Initial development

Nielson, et al. (2003) began development of a MPRCQ (pronounced ‘em-perk’) to provide an instrument that would allow initial research into a multidimensional model. The items for this questionnaire were based on the self-management strategies often taught in multidisciplinary programmes as described in our motivational model. Initial item development included ten primary scales as well as five cognitive control content scales. During the item analyses one scale, ‘Avoid Guarding’ was dropped because of difficulties in obtaining adequate internal consistency. The resulting 46-item questionnaire had adequate internal reliability (a = 0.70 to 0.93) and there was little or no effect of social desirability. The final nine primary scales assess readiness to engage in the coping strategies of (1) exercise, (2) task persistence, (3) relaxation, (4) cognitive control, (5) pacing, (6) avoiding pain-contingent rest, (7) avoiding asking for assistance, (8) assertive communication, and (9) proper body mechanics. The five cognitive control subscales are (1) diverting attention, (2) self-statements, (3) reinterpreting sensations, (4) avoiding catastrophizing, and (5) ignoring pain. Good concurrent validity for the PSOCQ scales was obtained in the form of moderate correlations with the PSOCQ, the Chronic Pain Coping Inventory (Jensen et al. 1995, 2008), a measure of pain coping and the Survey of Pain Attitudes (Jensen and Karoly 2008; Jensen et al. 1994), which measures attitudes regarding pain self-management.

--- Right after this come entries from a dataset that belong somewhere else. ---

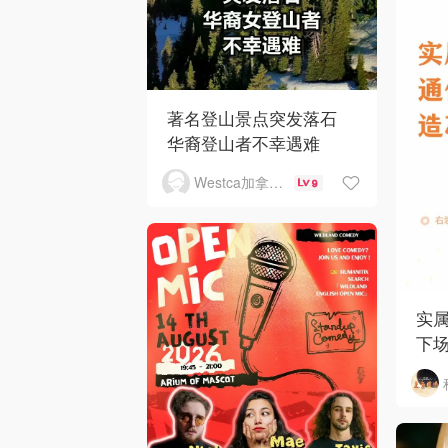
著名登山景点突发落石
华裔登山者不幸遇难
Westca加拿大生活
9
实
下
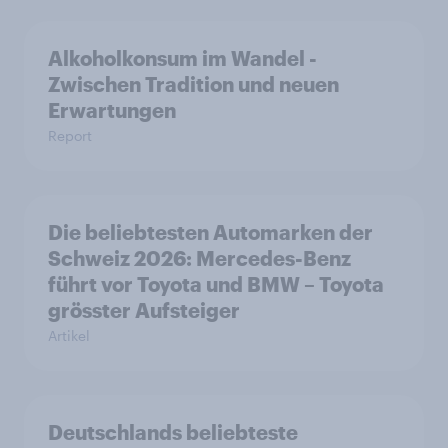
Alkoholkonsum im Wandel​ -
Zwischen Tradition und neuen
Erwartungen
Report
Die beliebtesten Automarken der
Schweiz 2026: Mercedes-Benz
führt vor Toyota und BMW – Toyota
grösster Aufsteiger
Artikel
Deutschlands beliebteste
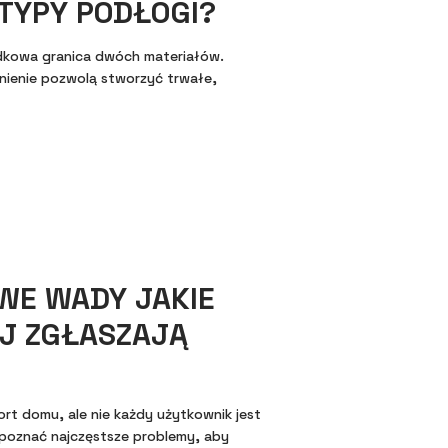
TYPY PODŁOGI?
padkowa granica dwóch materiałów.
nienie pozwolą stworzyć trwałe,
WE WADY JAKIE
J ZGŁASZAJĄ
t domu, ale nie każdy użytkownik jest
 poznać najczęstsze problemy, aby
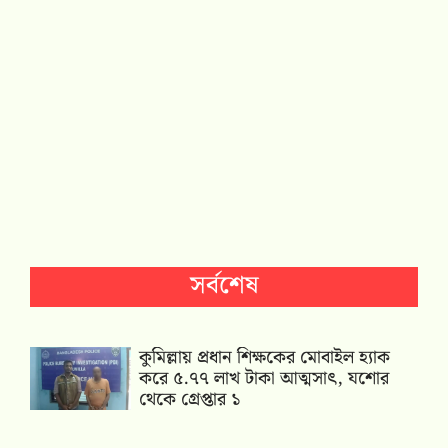
সর্বশেষ
কুমিল্লায় প্রধান শিক্ষকের মোবাইল হ্যাক
করে ৫.৭৭ লাখ টাকা আত্মসাৎ, যশোর
থেকে গ্রেপ্তার ১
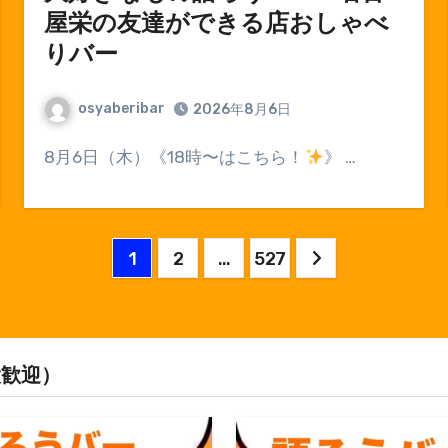
屋栄の友達ができる店おしゃべ
りバー
osyaberibar
2026年8月6日
8月6日（木）《18時〜はこちら！
》 …
投
1
2
…
527
稿
の
ペ
大歓迎）
ー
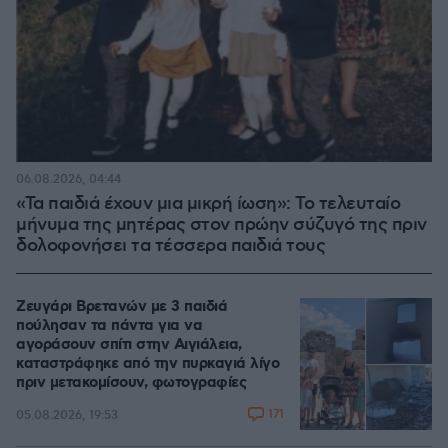
06.08.2026, 04:44
«Τα παιδιά έχουν μια μικρή ίωση»: Το τελευταίο
μήνυμα της μητέρας στον πρώην σύζυγό της πριν
δολοφονήσει τα τέσσερα παιδιά τους
Ζευγάρι Βρετανών με 3 παιδιά
πούλησαν τα πάντα για να
αγοράσουν σπίτι στην Αιγιάλεια,
καταστράφηκε από την πυρκαγιά λίγο
πριν μετακομίσουν, φωτογραφίες
171
05.08.2026, 19:53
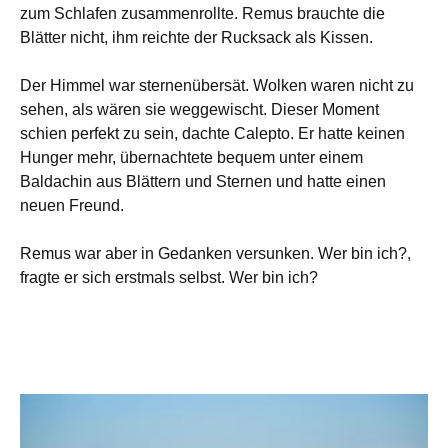
zum Schlafen zusammenrollte. Remus brauchte die
Blätter nicht, ihm reichte der Rucksack als Kissen.
Der Himmel war sternenübersät. Wolken waren nicht zu
sehen, als wären sie weggewischt. Dieser Moment
schien perfekt zu sein, dachte Calepto. Er hatte keinen
Hunger mehr, übernachtete bequem unter einem
Baldachin aus Blättern und Sternen und hatte einen
neuen Freund.
Remus war aber in Gedanken versunken. Wer bin ich?,
fragte er sich erstmals selbst. Wer bin ich?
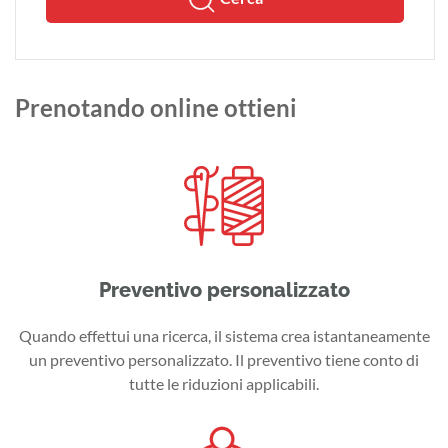
Prenotando online ottieni
Preventivo personalizzato
Quando effettui una ricerca, il sistema crea istantaneamente
un preventivo personalizzato. Il preventivo tiene conto di
tutte le riduzioni applicabili.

Although these data were encouraging, there were a number of elements of the MPRCQ that we felt warranted improvement. In particular, it is difficult to convey the concept of being ready to stop engaging in a behaviour. The awkwardness of this concept, along with the combination of instructions and the wording of some items that created apparent double negatives, made some items more difficult for patients to understand. In addition, we had based the MPRCQ response options on the stages of change and felt that, psychometrically and theoretically, it made more sense to have these options reflect a readiness to change continuum rather than the discrete stages of change. Indeed, the concept of discrete stages of change has been challenged in the health behaviour change literature. For example, West (2005) has suggested that stages of change are arbitrary, oversimplified (stages contain multiple constructs such as time, intent and past attempts to change) and include only motivational elements of which the patient is consciously aware.